▶ **What needs to be done**
Copy all records exactly; omit pictures.

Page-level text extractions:
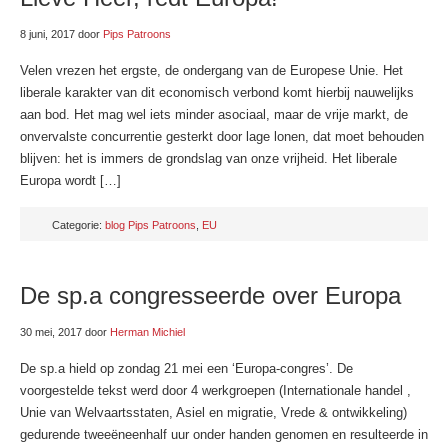
8 juni, 2017
door
Pips Patroons
Velen vrezen het ergste, de ondergang van de Europese Unie. Het
liberale karakter van dit economisch verbond komt hierbij nauwelijks
aan bod. Het mag wel iets minder asociaal, maar de vrije markt, de
onvervalste concurrentie gesterkt door lage lonen, dat moet behouden
blijven: het is immers de grondslag van onze vrijheid. Het liberale
Europa wordt […]
Categorie:
blog Pips Patroons
,
EU
De sp.a congresseerde over Europa
30 mei, 2017
door
Herman Michiel
De sp.a hield op zondag 21 mei een ‘Europa-congres’. De
voorgestelde tekst werd door 4 werkgroepen (Internationale handel ,
Unie van Welvaartsstaten, Asiel en migratie, Vrede & ontwikkeling)
gedurende tweeëneenhalf uur onder handen genomen en resulteerde in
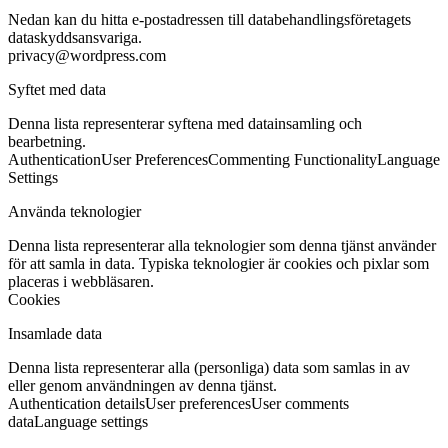
Nedan kan du hitta e-postadressen till databehandlingsföretagets
dataskyddsansvariga.
privacy@wordpress.com
Syftet med data
Denna lista representerar syftena med datainsamling och
bearbetning.
Authentication
User Preferences
Commenting Functionality
Language
Settings
Använda teknologier
Denna lista representerar alla teknologier som denna tjänst använder
för att samla in data. Typiska teknologier är cookies och pixlar som
placeras i webbläsaren.
Cookies
Insamlade data
Denna lista representerar alla (personliga) data som samlas in av
eller genom användningen av denna tjänst.
Authentication details
User preferences
User comments
data
Language settings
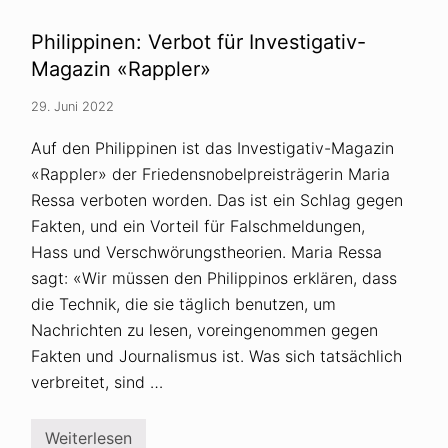
s
V
l
e
a
Philippinen: Verbot für Investigativ-
r
n
s
d
Magazin «Rappler»
c
s
h
E
29. Juni 2022
w
i
ö
n
r
f
Auf den Philippinen ist das Investigativ-Magazin
u
l
«Rappler» der Friedensnobelpreisträgerin Maria
n
u
g
s
Ressa verboten worden. Das ist ein Schlag gegen
s
s
i
a
Fakten, und ein Vorteil für Falschmeldungen,
d
u
Hass und Verschwörungstheorien. Maria Ressa
e
f
o
d
sagt: «Wir müssen den Philippinos erklären, dass
l
e
o
die Technik, die sie täglich benutzen, um
u
g
t
Nachrichten zu lesen, voreingenommen gegen
i
s
e
c
Fakten und Journalismus ist. Was sich tatsächlich
n
h
verbreitet, sind …
s
p
r
a
Weiterlesen
P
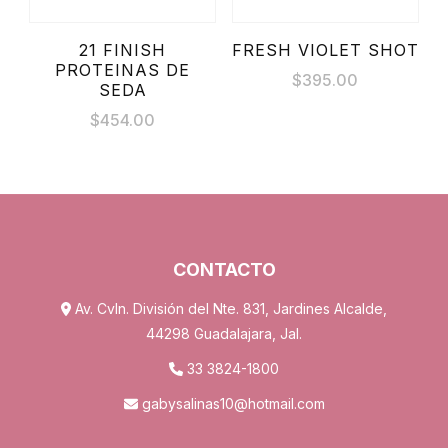
21 FINISH
FRESH VIOLET SHOT
PROTEINAS DE
$
395.00
SEDA
$
454.00
CONTACTO
Av. Cvln. División del Nte. 831, Jardines Alcalde,
44298 Guadalajara, Jal.
33 3824-1800
gabysalinas10@hotmail.com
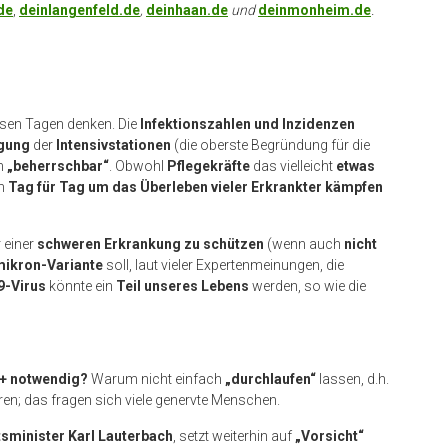
de
,
deinlangenfeld.de
,
deinhaan.de
und
deinmonheim.de
.
esen Tagen denken. Die
Infektionszahlen und Inzidenzen
gung
der
Intensivstationen
(die oberste Begründung für die
en
„beherrschbar“
. Obwohl
Pflegekräfte
das vielleicht
etwas
un
Tag für Tag um das Überleben vieler Erkrankter kämpfen
 einer
schweren Erkrankung zu schützen
(wenn auch
nicht
ikron-Variante
soll, laut vieler Expertenmeinungen, die
9-Virus
könnte ein
Teil unseres Lebens
werden, so wie die
+ notwendig?
Warum nicht einfach
„durchlaufen“
lassen, d.h.
en; das fragen sich viele genervte Menschen.
sminister Karl Lauterbach
, setzt weiterhin auf
„Vorsicht“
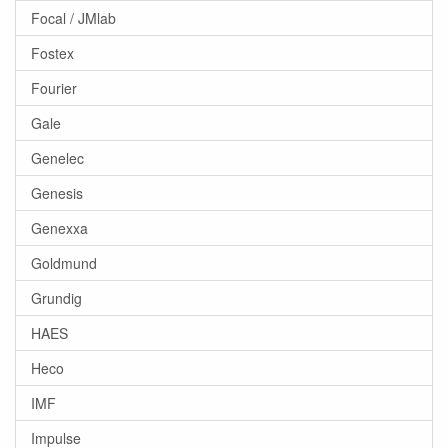
Focal / JMlab
Fostex
Fourier
Gale
Genelec
Genesis
Genexxa
Goldmund
Grundig
HAES
Heco
IMF
Impulse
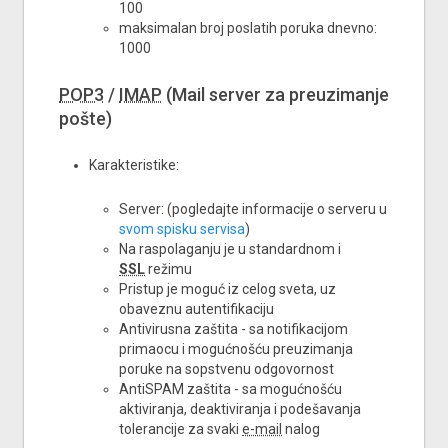
100
maksimalan broj poslatih poruka dnevno:
1000
POP3
/
IMAP
(Mail server za preuzimanje
pošte)
Karakteristike:
Server: (pogledajte informacije o serveru u
svom spisku servisa
)
Na raspolaganju je u standardnom i
SSL
režimu
Pristup je moguć iz celog sveta, uz
obaveznu autentifikaciju
Antivirusna zaštita - sa notifikacijom
primaocu i mogućnošću preuzimanja
poruke na sopstvenu odgovornost
AntiSPAM zaštita - sa mogućnošću
aktiviranja, deaktiviranja i podešavanja
tolerancije za svaki
e-mail
nalog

▶ **Answer box**
8 juni, 2017
door
Pips Patroons
Velen vrezen het ergste, de ondergang van de Europese Unie. Het
liberale karakter van dit economisch verbond komt hierbij nauwelijks
aan bod. Het mag wel iets minder asociaal, maar de vrije markt, de
onvervalste concurrentie gesterkt door lage lonen, dat moet behouden
blijven: het is immers de grondslag van onze vrijheid. Het liberale
Europa wordt […]
Categorie:
blog Pips Patroons
,
EU
De sp.a congresseerde over Europa
30 mei, 2017
door
Herman Michiel
De sp.a hield op zondag 21 mei een ‘Europa-congres’. De
voorgestelde tekst werd door 4 werkgroepen (Internationale handel ,
Unie van Welvaartsstaten, Asiel en migratie, Vrede & ontwikkeling)
gedurende tweeëneenhalf uur onder handen genomen en resulteerde in
Nedan kan du hitta e-postadressen till databehandlingsföretagets
dataskyddsansvariga.
privacy@wordpress.com
Syftet med data
Denna lista representerar syftena med datainsamling och
bearbetning.
Authentication
User Preferences
Commenting Functionality
Language
Settings
Använda teknologier
Denna lista representerar alla teknologier som denna tjänst använder
för att samla in data. Typiska teknologier är cookies och pixlar som
placeras i webbläsaren.
Cookies
Insamlade data
Denna lista representerar alla (personliga) data som samlas in av
eller genom användningen av denna tjänst.
Authentication details
User preferences
User comments
data
Language settings
s
V
l
e
a
Philippinen: Verbot für Investigativ-
r
n
s
d
Magazin «Rappler»
c
s
h
E
29. Juni 2022
w
i
ö
n
r
f
Auf den Philippinen ist das Investigativ-Magazin
u
l
«Rappler» der Friedensnobelpreisträgerin Maria
n
u
g
s
Ressa verboten worden. Das ist ein Schlag gegen
s
s
i
a
Fakten, und ein Vorteil für Falschmeldungen,
d
u
Hass und Verschwörungstheorien. Maria Ressa
e
f
o
d
sagt: «Wir müssen den Philippinos erklären, dass
l
e
o
die Technik, die sie täglich benutzen, um
u
g
t
Nachrichten zu lesen, voreingenommen gegen
i
s
e
c
Fakten und Journalismus ist. Was sich tatsächlich
n
h
verbreitet, sind …
s
p
r
a
Weiterlesen
P
21 FINISH
FRESH VIOLET SHOT
PROTEINAS DE
$
395.00
SEDA
$
454.00
CONTACTO
Av. Cvln. División del Nte. 831, Jardines Alcalde,
44298 Guadalajara, Jal.
33 3824-1800
gabysalinas10@hotmail.com
de
,
deinlangenfeld.de
,
deinhaan.de
und
deinmonheim.de
.
esen Tagen denken. Die
Infektionszahlen und Inzidenzen
gung
der
Intensivstationen
(die oberste Begründung für die
en
„beherrschbar“
. Obwohl
Pflegekräfte
das vielleicht
etwas
un
Tag für Tag um das Überleben vieler Erkrankter kämpfen
 einer
schweren Erkrankung zu schützen
(wenn auch
nicht
ikron-Variante
soll, laut vieler Expertenmeinungen, die
9-Virus
könnte ein
Teil unseres Lebens
werden, so wie die
+ notwendig?
Warum nicht einfach
„durchlaufen“
lassen, d.h.
en; das fragen sich viele genervte Menschen.
sminister Karl Lauterbach
, setzt weiterhin auf
„Vorsicht“
Focal / JMlab
Fostex
Fourier
Gale
Genelec
Genesis
Genexxa
Goldmund
Grundig
HAES
Heco
IMF
Impulse
100
maksimalan broj poslatih poruka dnevno:
1000
POP3
/
IMAP
(Mail server za preuzimanje
pošte)
Karakteristike:
Server: (pogledajte informacije o serveru u
svom spisku servisa
)
Na raspolaganju je u standardnom i
SSL
režimu
Pristup je moguć iz celog sveta, uz
obaveznu autentifikaciju
Antivirusna zaštita - sa notifikacijom
primaocu i mogućnošću preuzimanja
poruke na sopstvenu odgovornost
AntiSPAM zaštita - sa mogućnošću
aktiviranja, deaktiviranja i podešavanja
tolerancije za svaki
e-mail
nalog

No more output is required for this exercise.